* _Описание задания_
Выпишите дословно отрывок из приведенного ниже текста о стихотворении «Nachruf». Начните со слов «Следующее по времени» и остановитесь после слов «ich ewig missen.».

* _Исходный документ_

● ● ● ● ●

Следующее по времени создания стихотворение «Nachruf» («Некролог»),
опубликованное в 1990 г. в газете «Neues Deutschland», является, по признанию
критика [7: 88], одним из самых дискутируемых поэтических произведений периода «поворота» («Wende»):
Da bin ich noch: mein Land geht in den Westen
KRIEG DEN HÜTTEN FRIEDE DEN PALÄSTEN
Ich selber habe ihm den Tritt versetzt.
Es wirft sich weg und seine magre Zierde.
Dem Winter folgt der Sommer der Begierde.
Und ich kann bleiben, wo der Pfeffer wächst.
Und unverständlich wird mein ganzer Test
Was ich niemals besass wird mir entrissen.
Was ich nicht lebte, wird ich ewig missen.
Die Hoffnung lag im Weg wie eine Falle
Mein Eigentum, jetzt habt ihrs auf der Kralle.
Wann sag ich wieder mein und meine alle.

● ● ● ● ●

Записи из источника данных:
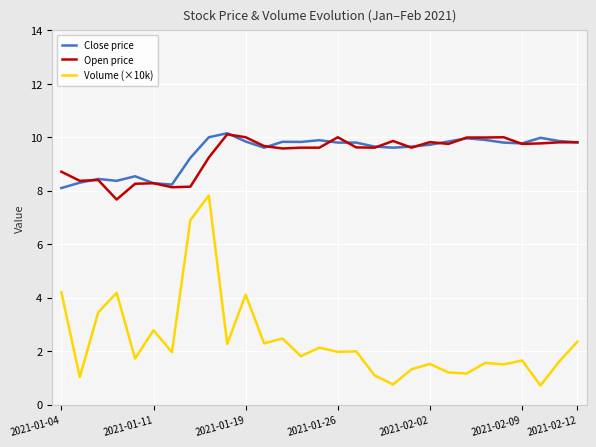

How many values in the Open price series are below 9?

8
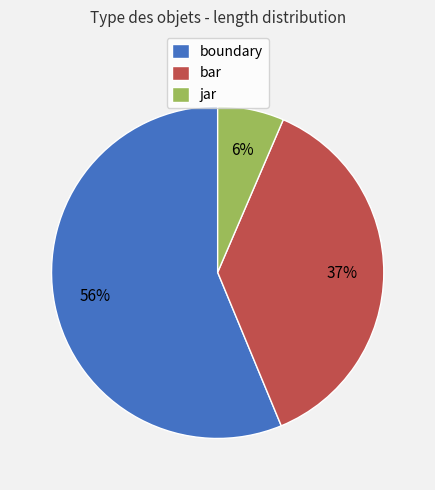

To the nearest percent, what portion does bar represent?

37%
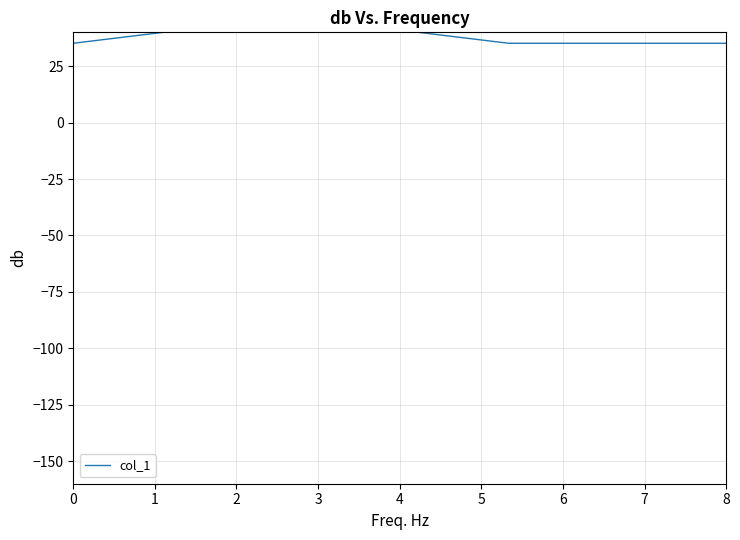

Is this an area chart (filled region under the line)?

No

● ● ● ● ●

* _Ответ на задание_
Следующее по времени создания стихотворение «Nachruf» («Некролог»),
опубликованное в 1990 г. в газете «Neues Deutschland», является, по признанию
критика [7: 88], одним из самых дискутируемых поэтических произведений периода «поворота» («Wende»):
Da bin ich noch: mein Land geht in den Westen
KRIEG DEN HÜTTEN FRIEDE DEN PALÄSTEN
Ich selber habe ihm den Tritt versetzt.
Es wirft sich weg und seine magre Zierde.
Dem Winter folgt der Sommer der Begierde.
Und ich kann bleiben, wo der Pfeffer wächst.
Und unverständlich wird mein ganzer Test
Was ich niemals besass wird mir entrissen.
Was ich nicht lebte, wird ich ewig missen.